When a line below contains the string "KiCad", show that line.
▼
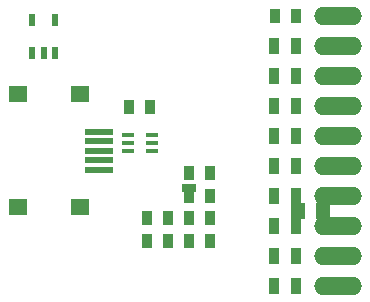
<source format=gbp>
G04 (created by PCBNEW-RS274X (2011-12-28 BZR 3254)-stable) date 17/03/2012 11:59:50*
G01*
G70*
G90*
%MOIN*%
G04 Gerber Fmt 3.4, Leading zero omitted, Abs format*
%FSLAX34Y34*%
G04 APERTURE LIST*
%ADD10C,0.006000*%
%ADD11O,0.160000X0.060000*%
%ADD12R,0.035000X0.055000*%
%ADD13R,0.040000X0.016000*%
%ADD14R,0.045000X0.055000*%
%ADD15R,0.035000X0.045000*%
%ADD16R,0.020000X0.040000*%
%ADD17R,0.045000X0.025000*%
%ADD18R,0.063000X0.055100*%
%ADD19R,0.092500X0.019700*%
G04 APERTURE END LIST*
G54D10*
G54D11*
X49600Y-45500D03*
X49600Y-46500D03*
X49600Y-47500D03*
X49600Y-48500D03*
X49600Y-49500D03*
X49600Y-50500D03*
X49600Y-51500D03*
X49600Y-52500D03*
X49600Y-53500D03*
X49600Y-54500D03*
G54D12*
X47475Y-54500D03*
X48225Y-54500D03*
X47475Y-53500D03*
X48225Y-53500D03*
X47475Y-46500D03*
X48225Y-46500D03*
X47475Y-47500D03*
X48225Y-47500D03*
X47475Y-48500D03*
X48225Y-48500D03*
X47475Y-49500D03*
X48225Y-49500D03*
X47475Y-51500D03*
X48225Y-51500D03*
X47475Y-52500D03*
X48225Y-52500D03*
X47475Y-50500D03*
X48225Y-50500D03*
G54D13*
X43400Y-50010D03*
X43400Y-49750D03*
X43400Y-49490D03*
X42600Y-49490D03*
X42600Y-49750D03*
X42600Y-50010D03*
G54D14*
X48275Y-52000D03*
X49125Y-52000D03*
G54D15*
X43950Y-53000D03*
X43250Y-53000D03*
X45350Y-53000D03*
X44650Y-53000D03*
X43950Y-52250D03*
X43250Y-52250D03*
X48200Y-45500D03*
X47500Y-45500D03*
X44650Y-52250D03*
X45350Y-52250D03*
X43350Y-48550D03*
X42650Y-48550D03*
X44650Y-51500D03*
X45350Y-51500D03*
G54D16*
X40175Y-46750D03*
X39425Y-46750D03*
X40175Y-45650D03*
X39800Y-46750D03*
X39425Y-45650D03*
G54D15*
X45350Y-50750D03*
X44650Y-50750D03*
G54D17*
X44650Y-51250D03*
G54D18*
X38953Y-48110D03*
X41000Y-48110D03*
X38953Y-51890D03*
X41000Y-51890D03*
G54D19*
X41630Y-49370D03*
X41630Y-49685D03*
X41630Y-50000D03*
X41630Y-50315D03*
X41630Y-50630D03*
M02*

</source>
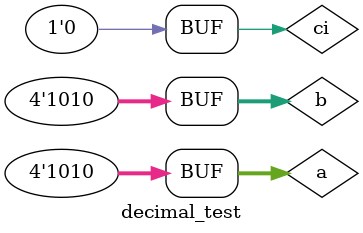
<source format=v>
`timescale 1ns / 1ps

module decimal_test;
    reg [3:0]a, b;
    reg ci;
    wire [3:0] s;
    wire co;
adder U0(.ci(ci), .a(a), .b(b), .s(s), .co(co));

initial
begin
    ci = 0;
    repeat(2)
    begin
        a = 0000;
        repeat(10)
        begin
            b = 0000;
            repeat(10)
            begin
                #5 b = b + 1;
            end
            a = a + 1;
        end
    ci = ci + 1;
    end
end
endmodule
</source>
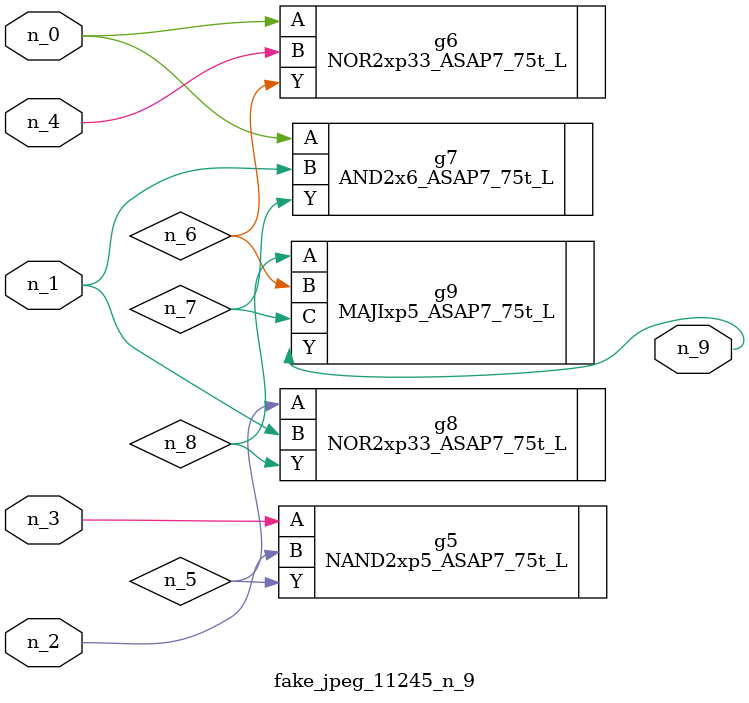
<source format=v>
module fake_jpeg_11245_n_9 (n_3, n_2, n_1, n_0, n_4, n_9);

input n_3;
input n_2;
input n_1;
input n_0;
input n_4;

output n_9;

wire n_8;
wire n_6;
wire n_5;
wire n_7;

NAND2xp5_ASAP7_75t_L g5 ( 
.A(n_3),
.B(n_2),
.Y(n_5)
);

NOR2xp33_ASAP7_75t_L g6 ( 
.A(n_0),
.B(n_4),
.Y(n_6)
);

AND2x6_ASAP7_75t_L g7 ( 
.A(n_0),
.B(n_1),
.Y(n_7)
);

NOR2xp33_ASAP7_75t_L g8 ( 
.A(n_5),
.B(n_1),
.Y(n_8)
);

MAJIxp5_ASAP7_75t_L g9 ( 
.A(n_8),
.B(n_6),
.C(n_7),
.Y(n_9)
);


endmodule
</source>
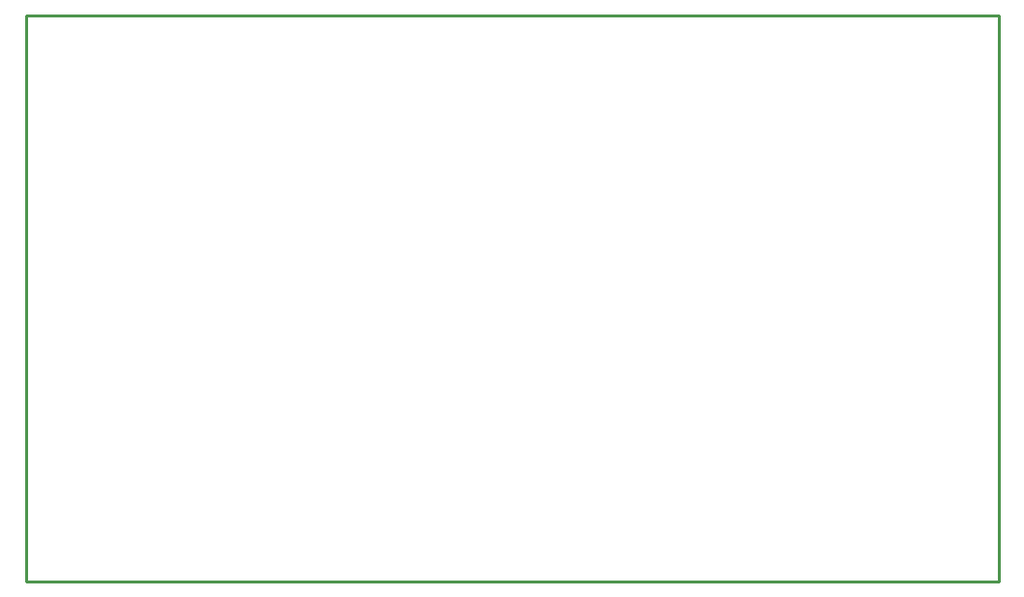
<source format=gbr>
G04 EAGLE Gerber RS-274X export*
G75*
%MOMM*%
%FSLAX34Y34*%
%LPD*%
%IN*%
%IPPOS*%
%AMOC8*
5,1,8,0,0,1.08239X$1,22.5*%
G01*
%ADD10C,0.254000*%


D10*
X-241300Y-469900D02*
X609600Y-469900D01*
X609600Y25400D01*
X-241300Y25400D01*
X-241300Y-469900D01*
M02*

</source>
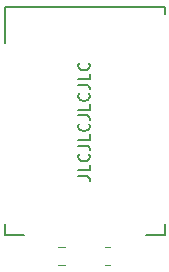
<source format=gto>
%TF.GenerationSoftware,KiCad,Pcbnew,(5.1.9)-1*%
%TF.CreationDate,2021-07-10T22:32:32+01:00*%
%TF.ProjectId,DigiMesh Dongle,44696769-4d65-4736-9820-446f6e676c65,rev?*%
%TF.SameCoordinates,Original*%
%TF.FileFunction,Legend,Top*%
%TF.FilePolarity,Positive*%
%FSLAX46Y46*%
G04 Gerber Fmt 4.6, Leading zero omitted, Abs format (unit mm)*
G04 Created by KiCad (PCBNEW (5.1.9)-1) date 2021-07-10 22:32:32*
%MOMM*%
%LPD*%
G01*
G04 APERTURE LIST*
%ADD10C,0.150000*%
%ADD11C,0.127000*%
%ADD12C,0.120000*%
%ADD13R,0.650000X1.150000*%
%ADD14R,0.320000X1.000000*%
%ADD15R,1.447800X0.838200*%
%ADD16R,0.838200X1.447800*%
G04 APERTURE END LIST*
D10*
X132202380Y-59619047D02*
X132916666Y-59619047D01*
X133059523Y-59666666D01*
X133154761Y-59761904D01*
X133202380Y-59904761D01*
X133202380Y-60000000D01*
X133202380Y-58666666D02*
X133202380Y-59142857D01*
X132202380Y-59142857D01*
X133107142Y-57761904D02*
X133154761Y-57809523D01*
X133202380Y-57952380D01*
X133202380Y-58047619D01*
X133154761Y-58190476D01*
X133059523Y-58285714D01*
X132964285Y-58333333D01*
X132773809Y-58380952D01*
X132630952Y-58380952D01*
X132440476Y-58333333D01*
X132345238Y-58285714D01*
X132250000Y-58190476D01*
X132202380Y-58047619D01*
X132202380Y-57952380D01*
X132250000Y-57809523D01*
X132297619Y-57761904D01*
X132202380Y-57047619D02*
X132916666Y-57047619D01*
X133059523Y-57095238D01*
X133154761Y-57190476D01*
X133202380Y-57333333D01*
X133202380Y-57428571D01*
X133202380Y-56095238D02*
X133202380Y-56571428D01*
X132202380Y-56571428D01*
X133107142Y-55190476D02*
X133154761Y-55238095D01*
X133202380Y-55380952D01*
X133202380Y-55476190D01*
X133154761Y-55619047D01*
X133059523Y-55714285D01*
X132964285Y-55761904D01*
X132773809Y-55809523D01*
X132630952Y-55809523D01*
X132440476Y-55761904D01*
X132345238Y-55714285D01*
X132250000Y-55619047D01*
X132202380Y-55476190D01*
X132202380Y-55380952D01*
X132250000Y-55238095D01*
X132297619Y-55190476D01*
X132202380Y-54476190D02*
X132916666Y-54476190D01*
X133059523Y-54523809D01*
X133154761Y-54619047D01*
X133202380Y-54761904D01*
X133202380Y-54857142D01*
X133202380Y-53523809D02*
X133202380Y-54000000D01*
X132202380Y-54000000D01*
X133107142Y-52619047D02*
X133154761Y-52666666D01*
X133202380Y-52809523D01*
X133202380Y-52904761D01*
X133154761Y-53047619D01*
X133059523Y-53142857D01*
X132964285Y-53190476D01*
X132773809Y-53238095D01*
X132630952Y-53238095D01*
X132440476Y-53190476D01*
X132345238Y-53142857D01*
X132250000Y-53047619D01*
X132202380Y-52904761D01*
X132202380Y-52809523D01*
X132250000Y-52666666D01*
X132297619Y-52619047D01*
X132202380Y-51904761D02*
X132916666Y-51904761D01*
X133059523Y-51952380D01*
X133154761Y-52047619D01*
X133202380Y-52190476D01*
X133202380Y-52285714D01*
X133202380Y-50952380D02*
X133202380Y-51428571D01*
X132202380Y-51428571D01*
X133107142Y-50047619D02*
X133154761Y-50095238D01*
X133202380Y-50238095D01*
X133202380Y-50333333D01*
X133154761Y-50476190D01*
X133059523Y-50571428D01*
X132964285Y-50619047D01*
X132773809Y-50666666D01*
X132630952Y-50666666D01*
X132440476Y-50619047D01*
X132345238Y-50571428D01*
X132250000Y-50476190D01*
X132202380Y-50333333D01*
X132202380Y-50238095D01*
X132250000Y-50095238D01*
X132297619Y-50047619D01*
D11*
%TO.C,U2*%
X125992999Y-48390000D02*
X125992999Y-45348000D01*
X125992999Y-45348000D02*
X139531199Y-45348000D01*
X139531199Y-45348000D02*
X139531199Y-45870000D01*
X125992999Y-63680000D02*
X125992999Y-64652000D01*
X125992999Y-64652000D02*
X127612099Y-64652000D01*
X137912099Y-64652000D02*
X139531199Y-64652000D01*
X139531199Y-64652000D02*
X139531199Y-63680000D01*
D12*
%TO.C,R6*%
X134927064Y-67135000D02*
X134472936Y-67135000D01*
X134927064Y-65665000D02*
X134472936Y-65665000D01*
%TO.C,C10*%
X130538748Y-65665000D02*
X131061252Y-65665000D01*
X130538748Y-67135000D02*
X131061252Y-67135000D01*
%TD*%
%LPC*%
D13*
%TO.C,J1*%
X136170000Y-68160000D03*
D14*
X130000000Y-69000000D03*
X130500000Y-69000000D03*
X131000000Y-69000000D03*
X131500000Y-69000000D03*
X132000000Y-69000000D03*
X132500000Y-69000000D03*
X133000000Y-69000000D03*
X133500000Y-69000000D03*
X134000000Y-69000000D03*
X134500000Y-69000000D03*
X135000000Y-69000000D03*
X135500000Y-69000000D03*
%TD*%
D15*
%TO.C,U2*%
X139315299Y-46643400D03*
X139315299Y-47908320D03*
X139315299Y-49158000D03*
X139315299Y-50407680D03*
X139315299Y-51657360D03*
X139315299Y-52907040D03*
X139315299Y-54156719D03*
X139315299Y-55406400D03*
X139315299Y-56656080D03*
X139315299Y-57905760D03*
X139315299Y-59155440D03*
X139315299Y-60405120D03*
X139315299Y-61654800D03*
X139315299Y-62904480D03*
D16*
X137143599Y-64436100D03*
X135878679Y-64436100D03*
X134628999Y-64436100D03*
X133379318Y-64436100D03*
X132129640Y-64436100D03*
X130879959Y-64436100D03*
X129630279Y-64436100D03*
X128380599Y-64436100D03*
D15*
X126208899Y-62904480D03*
X126208899Y-61654800D03*
X126208899Y-60405120D03*
X126208899Y-59155440D03*
X126208899Y-57905760D03*
X126208899Y-56656080D03*
X126208899Y-55406400D03*
X126208899Y-54156719D03*
X126208899Y-52907040D03*
X126208899Y-51657360D03*
X126208899Y-50407680D03*
X126208899Y-49158000D03*
%TD*%
%TO.C,R6*%
G36*
G01*
X136300000Y-65949999D02*
X136300000Y-66850001D01*
G75*
G02*
X136050001Y-67100000I-249999J0D01*
G01*
X135349999Y-67100000D01*
G75*
G02*
X135100000Y-66850001I0J249999D01*
G01*
X135100000Y-65949999D01*
G75*
G02*
X135349999Y-65700000I249999J0D01*
G01*
X136050001Y-65700000D01*
G75*
G02*
X136300000Y-65949999I0J-249999D01*
G01*
G37*
G36*
G01*
X134300000Y-65949999D02*
X134300000Y-66850001D01*
G75*
G02*
X134050001Y-67100000I-249999J0D01*
G01*
X133349999Y-67100000D01*
G75*
G02*
X133100000Y-66850001I0J249999D01*
G01*
X133100000Y-65949999D01*
G75*
G02*
X133349999Y-65700000I249999J0D01*
G01*
X134050001Y-65700000D01*
G75*
G02*
X134300000Y-65949999I0J-249999D01*
G01*
G37*
%TD*%
%TO.C,C10*%
G36*
G01*
X129175000Y-66875000D02*
X129175000Y-65925000D01*
G75*
G02*
X129425000Y-65675000I250000J0D01*
G01*
X130100000Y-65675000D01*
G75*
G02*
X130350000Y-65925000I0J-250000D01*
G01*
X130350000Y-66875000D01*
G75*
G02*
X130100000Y-67125000I-250000J0D01*
G01*
X129425000Y-67125000D01*
G75*
G02*
X129175000Y-66875000I0J250000D01*
G01*
G37*
G36*
G01*
X131250000Y-66875000D02*
X131250000Y-65925000D01*
G75*
G02*
X131500000Y-65675000I250000J0D01*
G01*
X132175000Y-65675000D01*
G75*
G02*
X132425000Y-65925000I0J-250000D01*
G01*
X132425000Y-66875000D01*
G75*
G02*
X132175000Y-67125000I-250000J0D01*
G01*
X131500000Y-67125000D01*
G75*
G02*
X131250000Y-66875000I0J250000D01*
G01*
G37*
%TD*%
M02*

</source>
▲
◆ **RESULT OF THE EXERCISE**
%TF.GenerationSoftware,KiCad,Pcbnew,(5.1.9)-1*%
G04 Created by KiCad (PCBNEW (5.1.9)-1) date 2021-07-10 22:32:32*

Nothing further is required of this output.